Simple random sampling With simple random sampling, every member of the population has an equal probability of being selected for the sample. If the population has 1,000 members, each has one chance out of a thousand of being selected. Suppose you want to sample students who attend your school. A list of all students would be needed; from that list, students would be chosen at random to form the sample.
When conducting telephone interviews, researchers commonly have a computer randomly generate a list of telephone numbers with the dialing prefixes used for residences in the city or area being studied. This will produce a random sample of the population because most residences have telephones (if many people do not have phones, the sample would be biased). Some companies will even provide researchers with a list of telephone numbers for a survey in which the phone numbers of businesses and numbers that phone companies do not use have been removed. You might note that this procedure results in a random sample of households rather than individuals. Survey researchers use other procedures when it is important to select one person at random from the household.
Stratified random sampling A somewhat more complicated procedure is stratified random sampling. The population is divided into subgroups (also known as strata), and random sampling techniques are then used to select sample members from each stratum. Any number of dimensions could be used to divide the population, but the dimension (or dimensions) chosen should be relevant to the problem under study. For instance, a survey of sexual attitudes might stratify on the basis of age, gender, and amount of education because these factors are related to sexual attitudes. Stratification on the basis of height or hair color would be ridiculous for this survey.
Stratified random sampling has the advantage of a built-in assurance that the sample will accurately reflect the numerical composition of the various subgroups. This kind of accuracy is particularly important when some subgroups represent very small percentages of the population. For instance, if African Americans make up 5% of a city of 100,000, a simple random sample of 100 people might not include any African Americans; a stratified random sample would include five African Americans chosen randomly from the population. In practice, when it is important to represent a small group within a population, researchers will “oversample” that group to ensure that a representative sample of the group is surveyed; a large enough sample must be obtained to be able to Page 151make inferences about the population. Thus, if your campus has a distribution of students similar to the city described here and you need to compare attitudes of African Americans and Whites, you will need to sample a large percentage of the African American students and only a small percentage of the White students to obtain a reasonable number of respondents from each group.
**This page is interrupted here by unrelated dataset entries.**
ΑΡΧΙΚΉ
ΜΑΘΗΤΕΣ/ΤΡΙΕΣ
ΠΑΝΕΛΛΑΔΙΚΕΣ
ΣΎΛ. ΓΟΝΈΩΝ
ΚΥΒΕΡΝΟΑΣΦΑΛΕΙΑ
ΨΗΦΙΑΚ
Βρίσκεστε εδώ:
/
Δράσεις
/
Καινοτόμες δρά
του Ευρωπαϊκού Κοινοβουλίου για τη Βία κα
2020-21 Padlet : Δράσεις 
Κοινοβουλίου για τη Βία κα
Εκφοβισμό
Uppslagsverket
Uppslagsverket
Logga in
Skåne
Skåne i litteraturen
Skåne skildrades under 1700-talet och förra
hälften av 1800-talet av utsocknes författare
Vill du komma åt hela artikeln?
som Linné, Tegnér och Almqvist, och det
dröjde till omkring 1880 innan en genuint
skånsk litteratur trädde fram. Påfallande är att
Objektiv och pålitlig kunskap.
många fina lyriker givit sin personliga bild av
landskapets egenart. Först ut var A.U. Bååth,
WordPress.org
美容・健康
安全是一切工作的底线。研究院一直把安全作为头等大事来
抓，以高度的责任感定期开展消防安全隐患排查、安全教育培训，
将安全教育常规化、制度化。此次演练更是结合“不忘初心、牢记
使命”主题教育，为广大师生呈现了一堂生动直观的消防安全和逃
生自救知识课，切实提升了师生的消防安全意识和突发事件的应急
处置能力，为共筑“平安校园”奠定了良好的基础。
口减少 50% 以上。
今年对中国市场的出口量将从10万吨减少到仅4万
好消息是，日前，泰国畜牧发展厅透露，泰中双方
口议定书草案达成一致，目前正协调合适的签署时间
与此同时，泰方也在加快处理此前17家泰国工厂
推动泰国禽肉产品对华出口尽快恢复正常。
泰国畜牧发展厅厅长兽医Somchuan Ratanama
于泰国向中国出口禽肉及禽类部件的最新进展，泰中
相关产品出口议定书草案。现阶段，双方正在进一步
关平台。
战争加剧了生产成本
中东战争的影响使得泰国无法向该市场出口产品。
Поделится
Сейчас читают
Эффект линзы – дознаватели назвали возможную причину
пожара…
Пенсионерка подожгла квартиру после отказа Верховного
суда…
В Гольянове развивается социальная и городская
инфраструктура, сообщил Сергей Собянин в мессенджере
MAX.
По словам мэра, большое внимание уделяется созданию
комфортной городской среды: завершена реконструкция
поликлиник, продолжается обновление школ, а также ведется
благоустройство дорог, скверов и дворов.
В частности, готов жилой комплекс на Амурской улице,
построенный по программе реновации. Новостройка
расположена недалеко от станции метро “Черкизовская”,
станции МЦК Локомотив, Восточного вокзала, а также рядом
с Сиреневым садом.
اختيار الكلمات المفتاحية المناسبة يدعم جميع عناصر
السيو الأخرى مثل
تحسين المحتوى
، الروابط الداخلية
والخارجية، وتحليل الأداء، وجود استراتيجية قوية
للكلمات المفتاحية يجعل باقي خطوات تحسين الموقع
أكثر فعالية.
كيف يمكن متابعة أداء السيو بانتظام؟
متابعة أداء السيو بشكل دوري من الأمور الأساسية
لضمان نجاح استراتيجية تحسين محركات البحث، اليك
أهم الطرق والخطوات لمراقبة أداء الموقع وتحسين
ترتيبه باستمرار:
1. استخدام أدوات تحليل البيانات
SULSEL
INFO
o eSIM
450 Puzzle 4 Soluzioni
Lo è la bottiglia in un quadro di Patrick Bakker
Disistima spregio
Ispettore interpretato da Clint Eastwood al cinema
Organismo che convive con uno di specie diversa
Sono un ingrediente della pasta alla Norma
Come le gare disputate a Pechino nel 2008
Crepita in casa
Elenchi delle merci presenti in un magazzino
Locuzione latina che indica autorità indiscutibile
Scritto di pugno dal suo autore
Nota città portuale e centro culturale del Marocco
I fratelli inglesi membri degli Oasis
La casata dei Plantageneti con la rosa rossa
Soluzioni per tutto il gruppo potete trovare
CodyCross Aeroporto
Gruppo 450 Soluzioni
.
Cluster sampling It might have occurred to you that obtaining a list of all members of a population might be difficult. What if officials at your school decide that you cannot have access to a list of all students? What if you want to study a population that has no list of members, such as people who work in county health care agencies? In such situations, a technique called cluster sampling can be used. Rather than randomly sampling from a list of individuals, the researcher can identify “clusters” of individuals and then sample from these clusters. After the clusters are chosen, all individuals in each cluster are included in the sample. For example, you might conduct the survey of students using cluster sampling by identifying all classes being taught—the classes are the clusters of students. You could then randomly sample from this list of classes and have all members of the chosen classes complete your survey (making sure, of course, that no one completes the survey twice).
Most often, use of cluster sampling requires a series of samples from larger to smaller clusters—a multistage approach. For example, a researcher interested in studying county health care agencies might first randomly determine a number of states to sample and then randomly sample counties from each state chosen. The researcher would then go to the health care agencies in each of these counties and study the people who work in them. Note that the main advantage of cluster sampling is that the researcher does not have to sample from lists of individuals to obtain a truly random sample of individuals.